The `code_tables` sub-directory contains the code tables that map the key columns in the data to their values.

In this demonstration we will create a new model in a temporary directory. It will be a copy of the `imma1_d703` schema and code tables.

In [None]:
tmp_dir = TemporaryDirectory()
model_name = "imma1_d730"
my_model_path = os.path.join(tmp_dir.name, model_name)
os.mkdir(my_model_path)

# Load schema and save to json file
schema = mdf_reader.schemas.read_schema(model_name)
json_object = json.dumps(schema, indent=2)

with open(os.path.join(my_model_path, model_name + ".json"), "w") as outfile:
    outfile.write(json_object)

# Get code tables and copy to the directory
code_tables_path = get_files(
    ".".join([mdf_reader.properties._base, "code_tables", "imma1"])
)
shutil.copytree(code_tables_path, os.path.join(my_model_path, "code_tables"))

In [None]:
data_file_path = test_data.test_133_730["source"]
data = mdf_reader.read(data_file_path, data_model_path=my_model_path)

In [None]:
data.data[["c99_sentinal"]].head()

In [None]:
data.data[["c99_logbook"]].c99_logbook.describe(include="all")

In [None]:
pd.options.display.max_columns = None
data.data[["c99_voyage"]].c99_voyage.describe(include="all")

In [None]:
data.data[["c99_voyage"]].c99_voyage.ZeroMeridian.head()

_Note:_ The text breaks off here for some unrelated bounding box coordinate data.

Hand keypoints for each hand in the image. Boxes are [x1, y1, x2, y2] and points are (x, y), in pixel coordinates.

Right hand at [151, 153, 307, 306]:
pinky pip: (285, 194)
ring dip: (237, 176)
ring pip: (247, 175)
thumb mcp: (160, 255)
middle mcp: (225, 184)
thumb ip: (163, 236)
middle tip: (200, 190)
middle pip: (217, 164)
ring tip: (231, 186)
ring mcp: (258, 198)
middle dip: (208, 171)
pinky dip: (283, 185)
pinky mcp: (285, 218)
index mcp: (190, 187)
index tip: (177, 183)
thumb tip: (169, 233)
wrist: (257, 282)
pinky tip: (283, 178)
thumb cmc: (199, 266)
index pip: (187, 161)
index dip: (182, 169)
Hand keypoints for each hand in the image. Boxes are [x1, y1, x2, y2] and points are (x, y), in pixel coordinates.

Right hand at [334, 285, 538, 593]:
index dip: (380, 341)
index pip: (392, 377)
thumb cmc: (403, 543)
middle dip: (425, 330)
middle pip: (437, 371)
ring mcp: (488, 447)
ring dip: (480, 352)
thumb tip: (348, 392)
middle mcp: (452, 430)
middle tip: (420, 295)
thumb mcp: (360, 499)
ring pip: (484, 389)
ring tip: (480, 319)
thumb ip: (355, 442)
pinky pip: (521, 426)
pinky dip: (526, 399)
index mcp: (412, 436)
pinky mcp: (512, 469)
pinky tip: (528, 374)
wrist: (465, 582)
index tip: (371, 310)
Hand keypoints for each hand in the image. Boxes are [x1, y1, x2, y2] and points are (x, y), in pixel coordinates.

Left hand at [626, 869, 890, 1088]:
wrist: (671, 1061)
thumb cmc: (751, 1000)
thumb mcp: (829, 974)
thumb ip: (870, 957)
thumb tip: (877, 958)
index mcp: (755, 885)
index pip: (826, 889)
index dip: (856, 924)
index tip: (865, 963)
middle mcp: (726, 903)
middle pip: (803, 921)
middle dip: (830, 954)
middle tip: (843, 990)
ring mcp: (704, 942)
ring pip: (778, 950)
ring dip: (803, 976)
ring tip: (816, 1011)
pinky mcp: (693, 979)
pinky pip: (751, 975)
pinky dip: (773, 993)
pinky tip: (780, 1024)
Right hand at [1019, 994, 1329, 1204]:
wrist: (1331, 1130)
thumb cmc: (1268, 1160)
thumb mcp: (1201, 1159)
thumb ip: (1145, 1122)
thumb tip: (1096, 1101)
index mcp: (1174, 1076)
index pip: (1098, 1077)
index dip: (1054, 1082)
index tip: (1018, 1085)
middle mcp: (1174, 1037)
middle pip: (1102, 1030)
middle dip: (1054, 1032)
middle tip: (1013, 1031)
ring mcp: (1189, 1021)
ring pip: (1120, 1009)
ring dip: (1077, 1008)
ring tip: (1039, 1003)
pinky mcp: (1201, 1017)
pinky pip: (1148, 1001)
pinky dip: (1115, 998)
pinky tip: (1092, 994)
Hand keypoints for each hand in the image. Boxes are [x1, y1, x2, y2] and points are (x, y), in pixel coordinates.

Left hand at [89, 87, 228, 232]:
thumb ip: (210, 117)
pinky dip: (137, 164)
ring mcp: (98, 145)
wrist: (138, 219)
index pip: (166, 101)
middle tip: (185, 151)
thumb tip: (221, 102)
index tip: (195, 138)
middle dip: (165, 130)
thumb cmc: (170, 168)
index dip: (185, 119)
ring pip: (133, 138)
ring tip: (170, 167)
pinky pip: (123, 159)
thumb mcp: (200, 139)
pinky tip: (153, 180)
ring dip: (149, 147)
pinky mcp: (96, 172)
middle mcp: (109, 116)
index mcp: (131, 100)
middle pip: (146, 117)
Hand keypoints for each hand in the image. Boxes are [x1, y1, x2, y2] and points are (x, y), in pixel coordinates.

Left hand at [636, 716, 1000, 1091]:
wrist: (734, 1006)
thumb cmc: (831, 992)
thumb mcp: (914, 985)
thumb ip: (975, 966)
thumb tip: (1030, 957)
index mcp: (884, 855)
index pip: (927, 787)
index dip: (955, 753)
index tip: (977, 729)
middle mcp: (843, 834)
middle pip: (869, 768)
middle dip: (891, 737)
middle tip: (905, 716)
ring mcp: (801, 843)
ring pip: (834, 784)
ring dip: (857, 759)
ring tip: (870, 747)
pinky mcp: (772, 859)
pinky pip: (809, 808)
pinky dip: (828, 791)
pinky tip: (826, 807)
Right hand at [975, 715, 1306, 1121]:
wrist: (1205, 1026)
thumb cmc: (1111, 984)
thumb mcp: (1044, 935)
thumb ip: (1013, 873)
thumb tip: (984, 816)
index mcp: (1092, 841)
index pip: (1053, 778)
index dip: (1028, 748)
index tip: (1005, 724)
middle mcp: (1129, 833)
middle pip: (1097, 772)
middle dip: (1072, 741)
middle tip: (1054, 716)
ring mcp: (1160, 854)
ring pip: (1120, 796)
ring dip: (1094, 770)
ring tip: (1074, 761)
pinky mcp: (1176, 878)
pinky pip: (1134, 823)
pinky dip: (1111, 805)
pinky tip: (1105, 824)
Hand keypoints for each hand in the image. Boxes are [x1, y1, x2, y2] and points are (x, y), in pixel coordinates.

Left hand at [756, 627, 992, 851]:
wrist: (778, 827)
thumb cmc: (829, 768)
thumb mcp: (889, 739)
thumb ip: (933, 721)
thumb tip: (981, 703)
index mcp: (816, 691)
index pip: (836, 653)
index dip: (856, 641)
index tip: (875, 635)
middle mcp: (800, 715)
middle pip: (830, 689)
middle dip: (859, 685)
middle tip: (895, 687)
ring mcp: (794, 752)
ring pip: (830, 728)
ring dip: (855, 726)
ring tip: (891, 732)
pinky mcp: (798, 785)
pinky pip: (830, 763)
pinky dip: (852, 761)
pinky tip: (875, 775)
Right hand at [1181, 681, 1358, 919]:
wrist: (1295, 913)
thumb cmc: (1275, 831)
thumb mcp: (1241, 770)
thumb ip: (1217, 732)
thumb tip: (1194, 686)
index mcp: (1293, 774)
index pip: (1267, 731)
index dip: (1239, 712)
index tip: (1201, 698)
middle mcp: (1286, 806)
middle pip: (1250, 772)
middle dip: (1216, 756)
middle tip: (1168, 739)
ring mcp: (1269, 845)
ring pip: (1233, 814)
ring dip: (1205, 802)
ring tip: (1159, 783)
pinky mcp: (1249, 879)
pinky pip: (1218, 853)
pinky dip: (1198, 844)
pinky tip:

e.g. the ship types on this deck will be given in a tons of different languages. There is no code table for this variable in the CLIWOC website.

In [None]:
data.data[["c99_voyage"]].c99_voyage.Ship_type.dropna().head()

In [None]:
data.data[["c99_data"]].c99_data.describe(include="all")

What about the different scales for the wind force, given different languages?

In [None]:
data.data[["c99_data"]].c99_data.wind_force.head()